Source material START

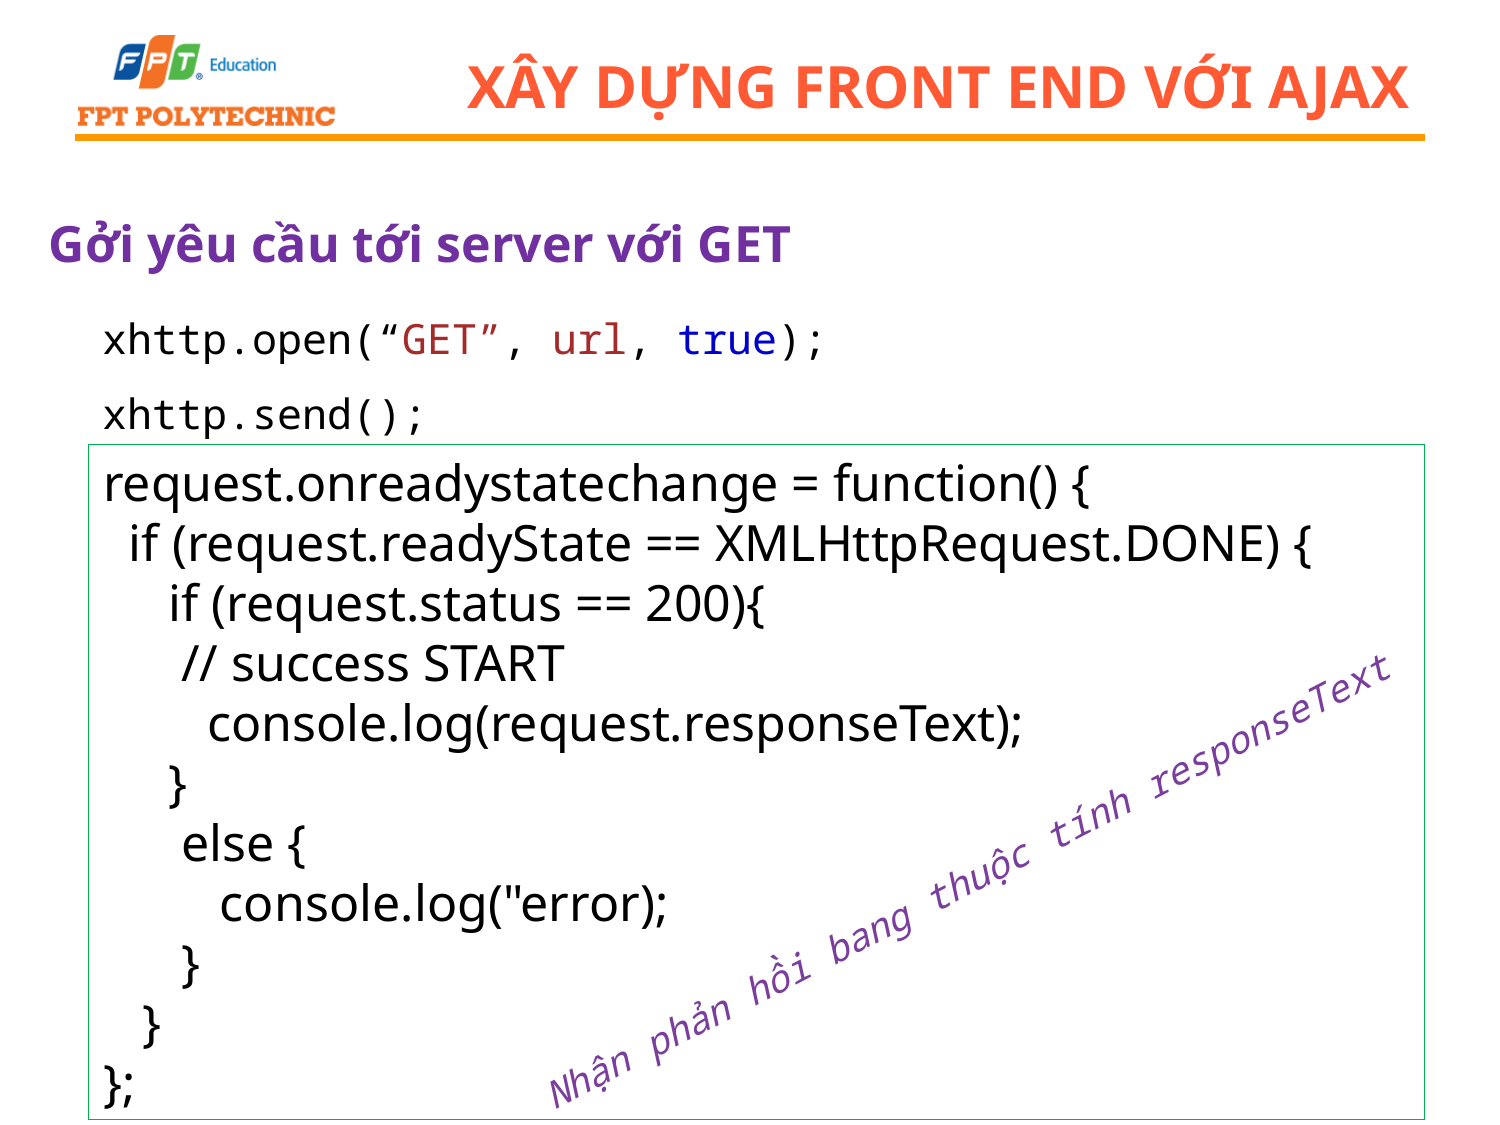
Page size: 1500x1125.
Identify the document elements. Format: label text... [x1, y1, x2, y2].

text_box request.onreadystatechange = function() { if (request.readyState == XMLHttpRequest.DONE) { if (request.status == 200){ // success START console.log(request.responseText); } else { console.log("error); } } }; [88, 444, 1425, 1120]
text_box Gởi yêu cầu tới server với GET [34, 204, 807, 280]
title Xây dựng Front end với ajax [337, 45, 1425, 125]
picture [78, 35, 338, 126]
text_box xhttp.open(“GET”, url, true); xhttp.send(); [87, 280, 1069, 446]
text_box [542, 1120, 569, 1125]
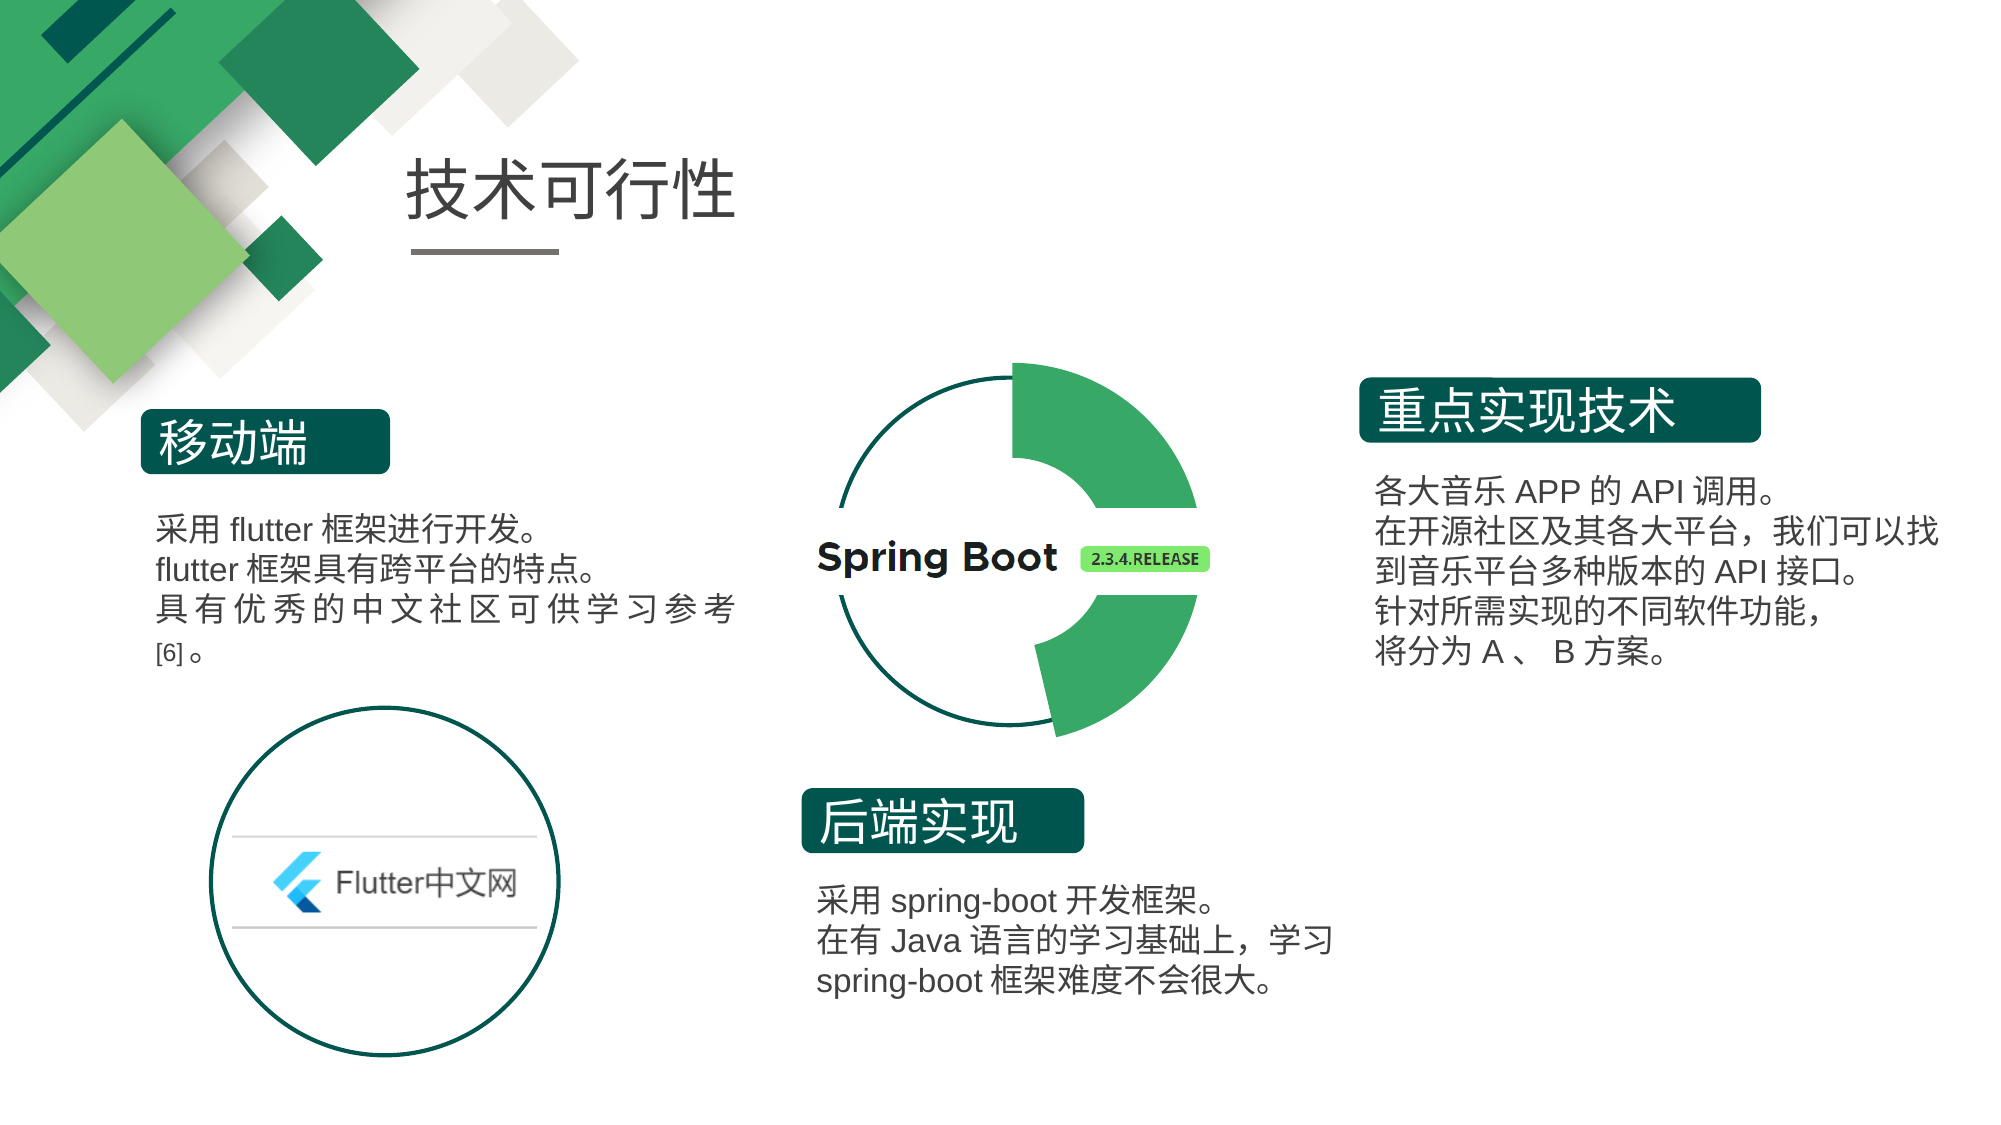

Source material END

> _Assignment_: The whole listing should be restated word for word, with no pictures.

> _Expected answer_:
Page size: 1500x1125.
Identify the document elements. Format: label text... [x1, y1, x2, y2].

text_box request.onreadystatechange = function() { if (request.readyState == XMLHttpRequest.DONE) { if (request.status == 200){ // success START console.log(request.responseText); } else { console.log("error); } } }; [88, 444, 1425, 1120]
text_box Gởi yêu cầu tới server với GET [34, 204, 807, 280]
title Xây dựng Front end với ajax [337, 45, 1425, 125]
picture [78, 35, 338, 126]
text_box xhttp.open(“GET”, url, true); xhttp.send(); [87, 280, 1069, 446]
text_box [542, 1120, 569, 1125]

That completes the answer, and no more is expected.